F.A.Q.
- Q: What is this site about?
- A: This is tool to browse OpenStreetMap history. Each object on this map is tracked with all changes made by users. This tool allows you to see how some road or building on city boundaries looked liked before. The aim of this project is to browse changes visually and not by reading XML documents.
- Q: Why does changeset is loaded so long?
- A: To load and display all changeset data we must request all data of created or modified objects (ways, nodes, relations) and all previous versions of modified or removed objects. This takes much time because OSM API doesn't have methods to retrieve previous version of an object with all dependencies. And a lot of requests to OSM API are made. But after all changeset info is loaded from OpenStreetMap database it's cached and retrieved instantly on next page load.
- Q: Do you work on OSM Foundation?
- A: No. This project created just for fun.
- Q: Is your tool opensource?
- A: Yes. You can find it on Bitbucket.
Technical F.A.Q.
- Q: Does this site store OSM dump?
- A: No. History viewer use OSM API to retrieve data.
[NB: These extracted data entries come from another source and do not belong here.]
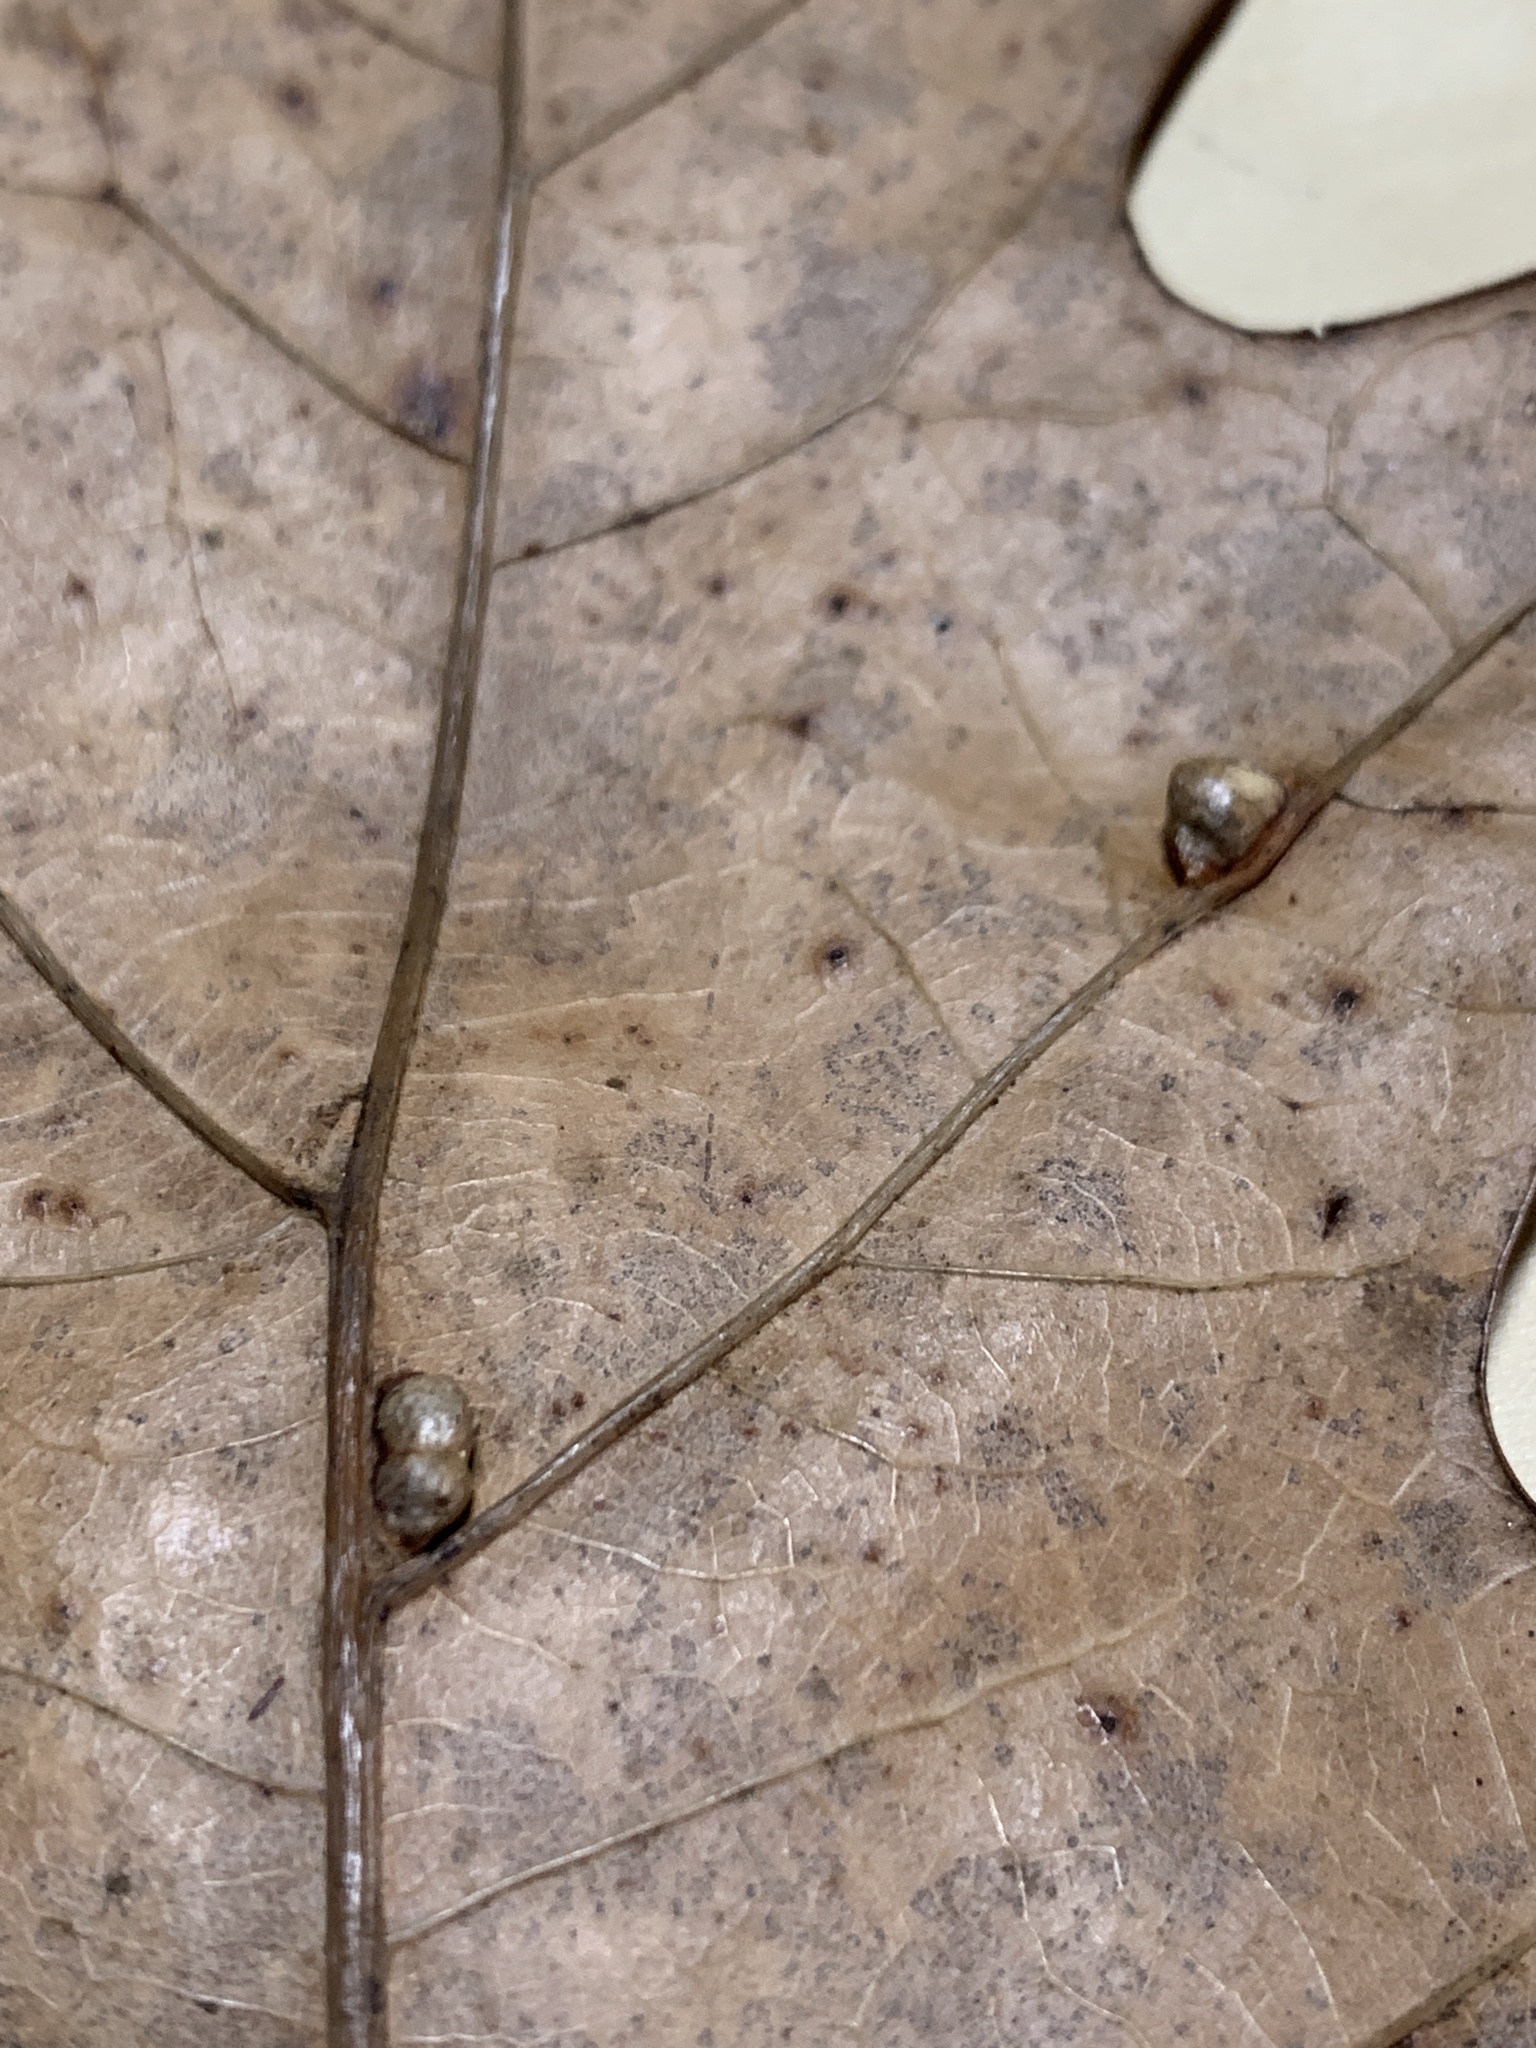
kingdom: Animalia
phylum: Arthropoda
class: Insecta
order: Diptera
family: Cecidomyiidae
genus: Macrodiplosis
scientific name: Macrodiplosis majalis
When some large data is loaded from OSM database (changeset info, relaion version or way version) it's cached in Google App Engine storage to minimize requests to API.
- Q: Why don't use standard OSM history UI?
- A: It's not user-friendly. And I want to see changes visually. Unfortunately OSM API is not good at getting full version of some object at any timestamp. And version number doesn't help.
If you edir a road by moving some point you'll find that node version changed but way version is still the same. So road with some fixed version can look very different in different points of time.
OSM API has no easy-to-use way to get some specific version of way. Some magic is needed:
- Request version X with list of nodes IDs;
- Request each node coordinates at time of way version (one request for each node).
Loading relation version is even more strange
- Request version X with list of ways IDs and nodes IDs.
- Request each node coordinates at time of relation version (one request for each node).
- Request each way version at time of relation (one request for each way).
- For each way request each node coordinates at time of relation version (one request for each node for each way).
So loading version of some big road (40 points) needs 41 request to API. Loading relation is even more expensive.
To make visual difference of a changeset each modified way/relation/node must be loaded in two version: before and after. Each removed object must be loaded at previous version to show on map. You can easy count number of requests to build one simple page.
- Q: Why Python and GAE?
- A: Python is simple, powerful and awesom language. GAE is available for free.